Kristofer Kerr, a sophomore golfer, shared his experience being on a traveling team.

“It’s actually a lot of fun,” said Kerr. “We do have some pretty far tournaments up to seven hours or so, which is kind of long, but we’re all together. We’re cracking jokes, and we’re a really close team. It makes the van rides a lot shorter than what it is, so it’s actually a lot of fun. It makes us a lot closer.”

Kerr discussed preparation like packing to leave for a tournament.

“We usually bring our golf clubs, and we’re mostly gone between three to four days,” stated Kerr. “So, you have to pack a good bit of clothes, and we also bring our book sacks and stuff, so it’s a good load we bring. We somehow find a way to cram it all in the van.”

While managing schoolwork can be difficult, Kerr tries to finish his work before leaving for tournaments.

“We play two rounds in one day, and we walk 36 holes, which makes us really tired, and the last thing we want to do is go to the hotel and stay up and do homework for two and a half hours,” explained Kerr. “So, we try to get that done before we travel, and sometimes it’s piled up so big at times you have to do it, and it’s just something you have to get through. It’s part of being a student-athlete, but it’s not terrible. It’s definitely not easy.”

Miller Maestri, a sophomore golfer, does not experience much trouble with travel interfering with his school.

“If you communicate with your teachers, every teacher I’ve had has been very understanding that I’ll be missing class twice a week, so they understand it, but it’s not that big of an issue,” expressed Maestri.

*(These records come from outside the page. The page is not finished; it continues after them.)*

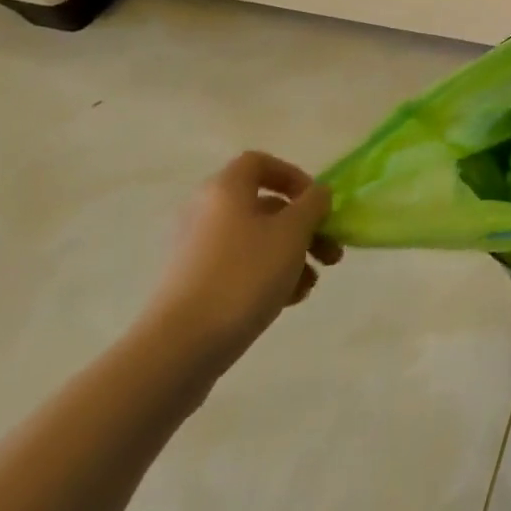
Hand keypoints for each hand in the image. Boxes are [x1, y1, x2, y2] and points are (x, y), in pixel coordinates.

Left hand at [144, 152, 341, 375]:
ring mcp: (195, 251)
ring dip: (291, 255)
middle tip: (330, 253)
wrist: (180, 347)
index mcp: (225, 189)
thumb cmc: (244, 275)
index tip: (316, 203)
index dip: (293, 176)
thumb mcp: (293, 232)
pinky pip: (238, 267)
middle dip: (304, 227)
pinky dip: (266, 276)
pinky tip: (288, 301)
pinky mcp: (191, 285)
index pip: (260, 163)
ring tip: (311, 285)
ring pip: (255, 240)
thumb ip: (313, 205)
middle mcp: (205, 212)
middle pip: (264, 206)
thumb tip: (317, 194)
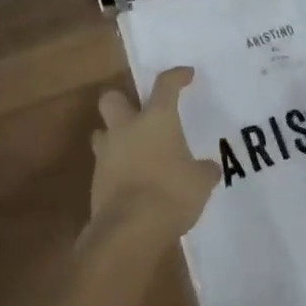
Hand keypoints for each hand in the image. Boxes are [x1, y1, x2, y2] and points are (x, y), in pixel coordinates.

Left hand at [89, 67, 219, 241]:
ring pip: (102, 131)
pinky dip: (115, 168)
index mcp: (156, 119)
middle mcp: (127, 128)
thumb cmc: (170, 194)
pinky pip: (104, 164)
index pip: (166, 85)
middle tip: (139, 113)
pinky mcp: (95, 180)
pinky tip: (131, 182)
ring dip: (114, 137)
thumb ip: (204, 170)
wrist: (128, 230)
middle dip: (123, 101)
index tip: (186, 75)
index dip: (176, 77)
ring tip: (132, 151)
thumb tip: (209, 168)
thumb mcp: (200, 182)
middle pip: (112, 98)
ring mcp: (107, 153)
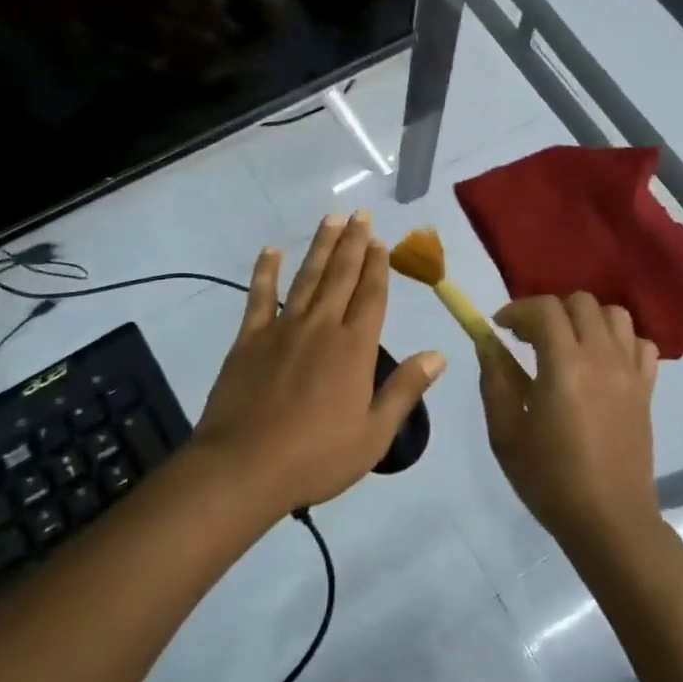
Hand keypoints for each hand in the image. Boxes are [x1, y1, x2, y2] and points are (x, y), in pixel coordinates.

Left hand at [192, 212, 446, 514]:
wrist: (244, 467)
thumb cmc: (316, 456)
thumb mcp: (374, 434)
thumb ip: (406, 390)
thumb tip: (439, 354)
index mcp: (355, 347)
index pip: (371, 295)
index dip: (378, 266)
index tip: (381, 240)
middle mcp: (322, 326)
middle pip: (342, 275)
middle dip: (354, 243)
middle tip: (360, 214)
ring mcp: (283, 328)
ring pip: (307, 277)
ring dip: (321, 247)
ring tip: (331, 220)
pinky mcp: (249, 339)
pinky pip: (259, 296)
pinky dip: (266, 271)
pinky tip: (271, 250)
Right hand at [479, 293, 660, 554]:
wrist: (609, 521)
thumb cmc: (550, 479)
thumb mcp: (506, 431)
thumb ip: (495, 378)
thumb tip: (488, 342)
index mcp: (565, 366)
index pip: (545, 309)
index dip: (518, 309)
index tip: (500, 327)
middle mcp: (602, 358)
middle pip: (581, 303)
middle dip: (550, 311)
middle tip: (529, 338)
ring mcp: (630, 372)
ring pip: (615, 315)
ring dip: (586, 320)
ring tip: (567, 345)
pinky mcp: (647, 389)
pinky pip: (640, 345)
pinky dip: (620, 341)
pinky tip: (601, 362)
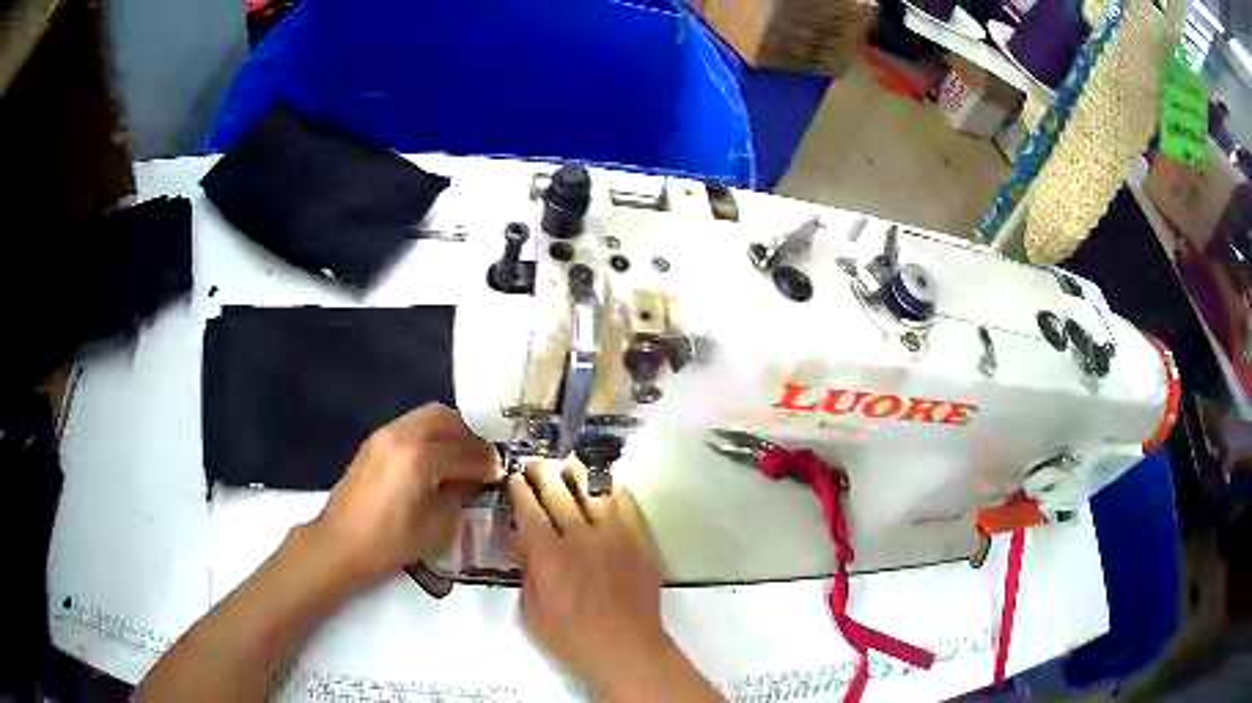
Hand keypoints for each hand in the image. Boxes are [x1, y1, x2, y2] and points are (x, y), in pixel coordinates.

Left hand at [309, 403, 501, 586]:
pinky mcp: (374, 442)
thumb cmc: (391, 542)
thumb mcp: (437, 526)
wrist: (341, 543)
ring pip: (427, 416)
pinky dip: (430, 435)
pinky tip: (435, 460)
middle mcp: (402, 435)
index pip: (465, 452)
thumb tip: (475, 480)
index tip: (501, 472)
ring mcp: (384, 435)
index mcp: (419, 457)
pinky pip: (411, 425)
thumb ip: (460, 495)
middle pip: (446, 419)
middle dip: (469, 437)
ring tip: (461, 458)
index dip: (487, 463)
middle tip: (482, 460)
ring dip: (450, 432)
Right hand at [507, 459, 671, 692]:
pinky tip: (604, 484)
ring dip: (577, 474)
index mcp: (548, 554)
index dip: (518, 489)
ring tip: (568, 466)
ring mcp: (615, 535)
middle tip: (535, 464)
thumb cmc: (571, 638)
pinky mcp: (640, 539)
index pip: (528, 508)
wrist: (626, 648)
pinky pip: (626, 503)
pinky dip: (612, 489)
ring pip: (593, 489)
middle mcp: (580, 536)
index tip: (513, 478)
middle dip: (542, 473)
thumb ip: (526, 570)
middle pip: (558, 491)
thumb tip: (522, 540)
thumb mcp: (530, 610)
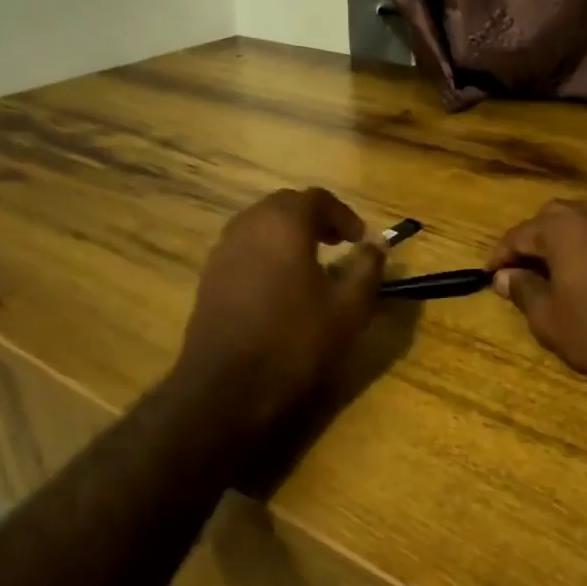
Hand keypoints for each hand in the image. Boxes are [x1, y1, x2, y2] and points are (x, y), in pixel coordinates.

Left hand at [174, 188, 385, 432]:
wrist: (228, 386)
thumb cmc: (296, 340)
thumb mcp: (348, 307)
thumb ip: (367, 268)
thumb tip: (377, 244)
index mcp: (284, 223)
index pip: (317, 199)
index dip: (344, 215)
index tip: (361, 240)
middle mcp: (248, 226)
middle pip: (285, 206)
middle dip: (315, 220)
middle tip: (338, 245)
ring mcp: (223, 251)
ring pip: (260, 227)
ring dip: (288, 236)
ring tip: (311, 265)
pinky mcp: (209, 278)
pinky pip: (244, 251)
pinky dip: (267, 255)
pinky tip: (280, 289)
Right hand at [487, 200, 586, 392]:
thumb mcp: (550, 319)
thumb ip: (523, 291)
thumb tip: (505, 277)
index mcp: (562, 228)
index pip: (518, 235)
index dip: (499, 257)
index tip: (488, 277)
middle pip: (549, 220)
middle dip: (530, 242)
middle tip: (518, 272)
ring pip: (578, 223)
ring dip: (558, 242)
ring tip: (549, 272)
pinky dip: (584, 247)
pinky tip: (583, 275)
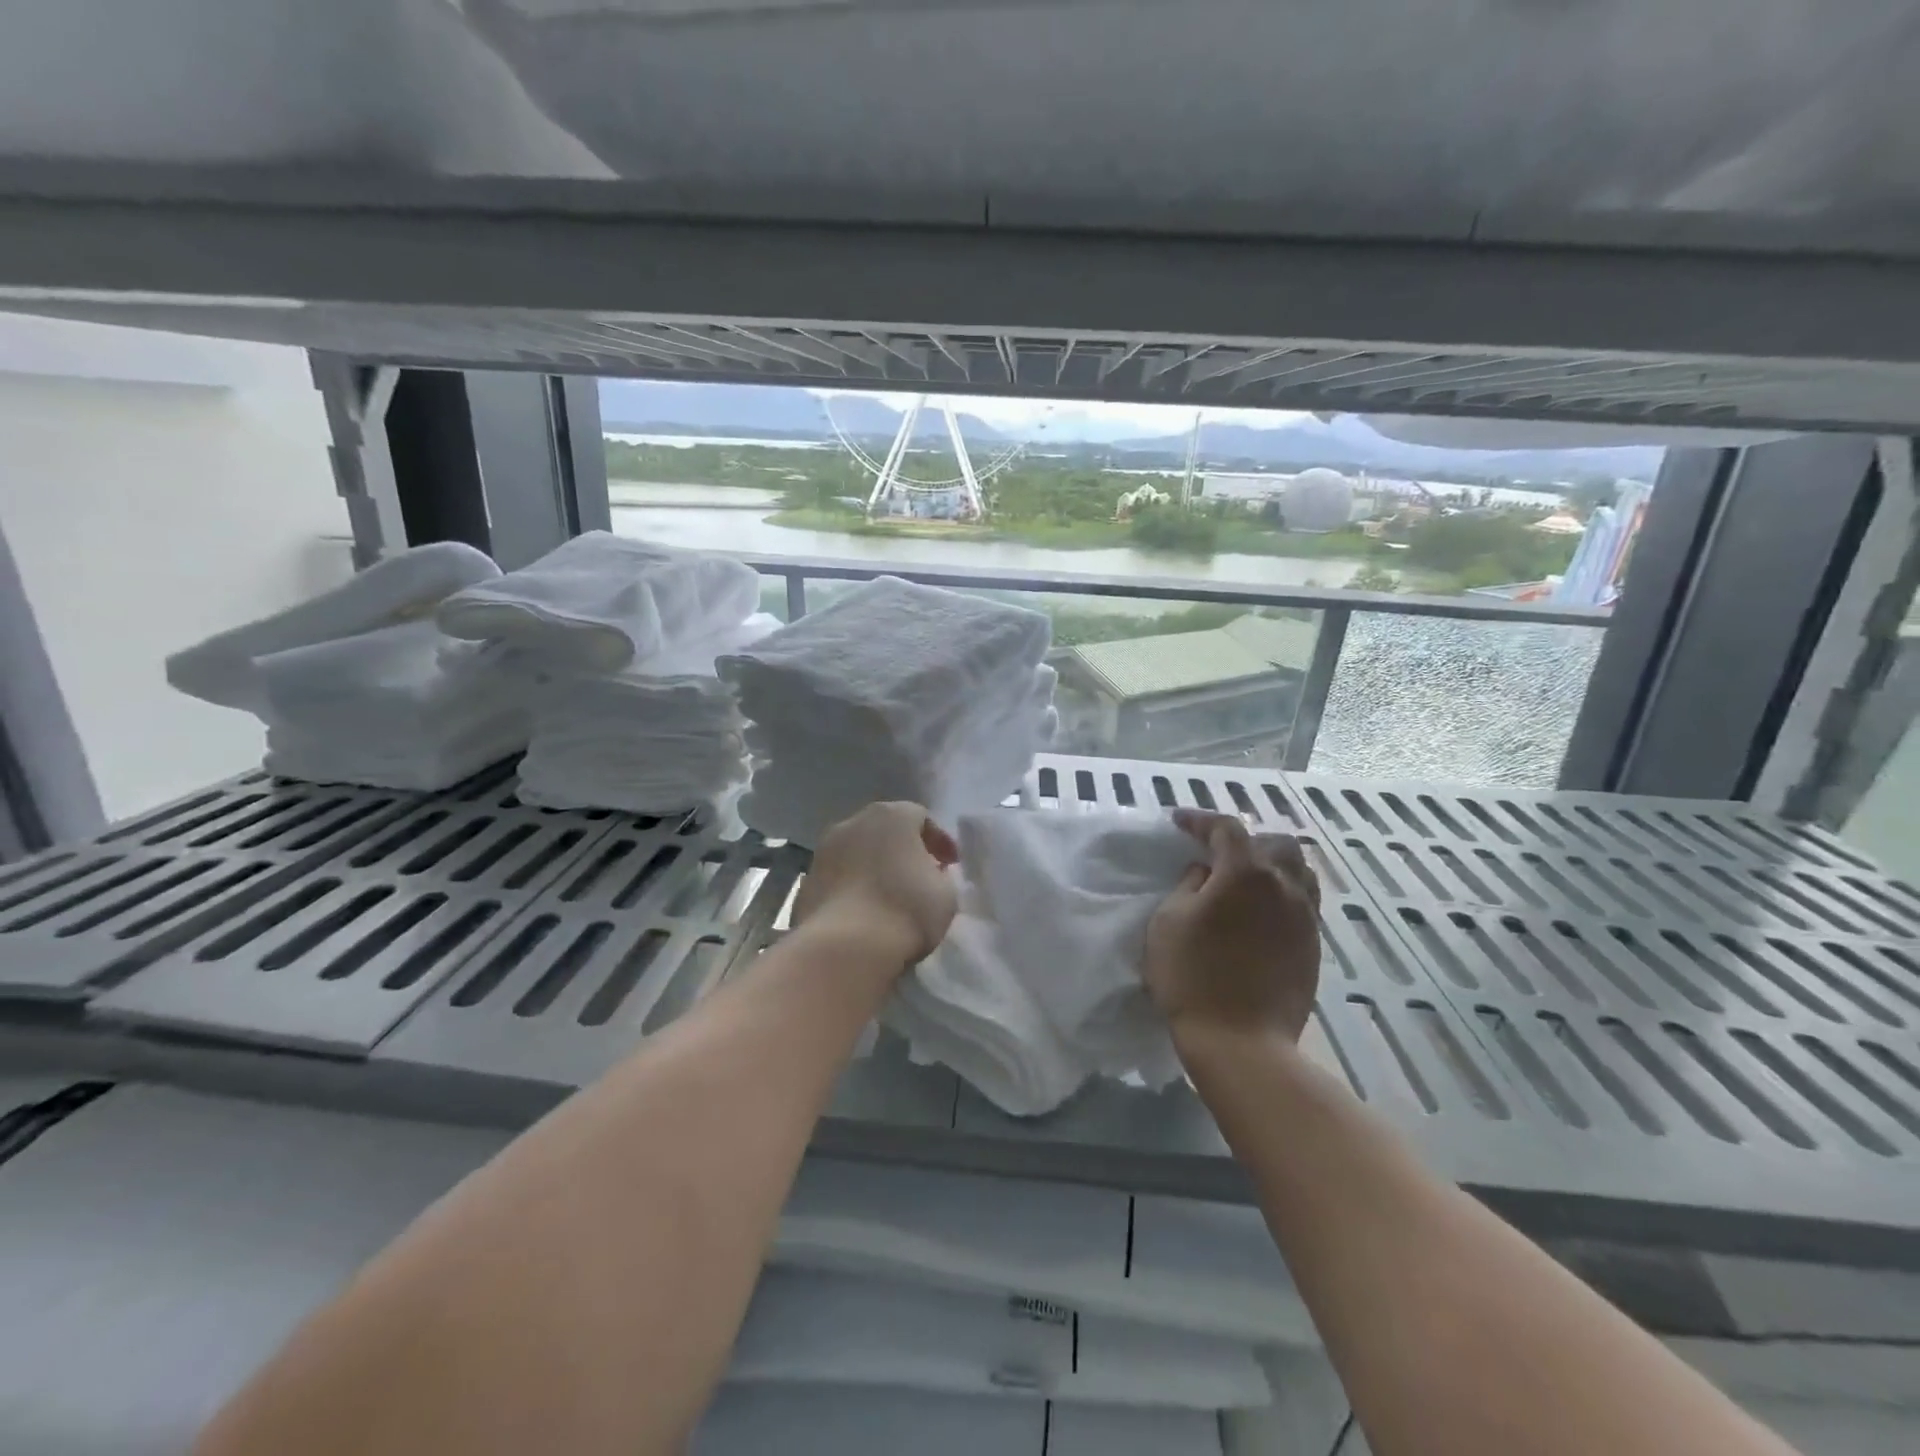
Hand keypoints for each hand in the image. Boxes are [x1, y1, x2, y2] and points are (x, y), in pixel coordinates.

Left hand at [792, 802, 959, 964]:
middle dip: (903, 850)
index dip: (938, 840)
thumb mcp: (945, 894)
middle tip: (920, 876)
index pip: (920, 817)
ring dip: (874, 867)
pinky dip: (852, 888)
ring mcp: (823, 850)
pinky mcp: (805, 881)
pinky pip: (838, 877)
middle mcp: (853, 823)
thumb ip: (940, 876)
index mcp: (891, 816)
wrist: (844, 948)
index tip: (950, 865)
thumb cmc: (905, 911)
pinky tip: (863, 913)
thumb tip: (928, 874)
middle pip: (884, 830)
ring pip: (857, 852)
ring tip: (888, 897)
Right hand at [1143, 810, 1321, 1044]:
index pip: (1226, 828)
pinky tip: (1260, 911)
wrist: (1242, 1042)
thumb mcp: (1169, 921)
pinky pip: (1303, 901)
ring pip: (1297, 871)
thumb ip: (1188, 885)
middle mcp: (1284, 885)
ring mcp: (1305, 917)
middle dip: (1244, 839)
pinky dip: (1282, 893)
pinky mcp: (1313, 946)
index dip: (1201, 821)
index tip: (1179, 823)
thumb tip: (1205, 873)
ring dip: (1270, 864)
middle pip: (1274, 842)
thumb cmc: (1192, 977)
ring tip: (1244, 879)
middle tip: (1216, 854)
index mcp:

According to Jake Narro, head coach of golf, the drive back from competition is tougher than the ride there.

“When we get to golf tournaments, we’re up for daybreak and home at dark,” said Narro. “It’s a long day, and then a lot of times, the guys have to do homework or things of that nature. So, when we get in the van on Tuesday afternoon at 3:00 after traveling and then three straight days of competition, that’s the tough ride home.”

For Kerr, the travel allows for communication to perform better at tournaments.

“We talk about what we’re gonna do before the tournament on some holes, and on the way back, we talk about what we can do better,” shared Kerr. “If there’s anything that makes us better for the next tournament, we talk about. It actually really helps strategic wise if you all know and you all come up with an answer, feel pretty confident going into it, and it helps you execute a little better.”

Despite the negative aspects of constantly traveling, Narro described the rides as tremendous team bonding.

“We joke with each other,” stated Narro. “We talk about sports. We talk about girls. We talk about school. We talk about life, and we get to know each other a lot better, and that positive outweighs any of the negatives that go along with traveling.”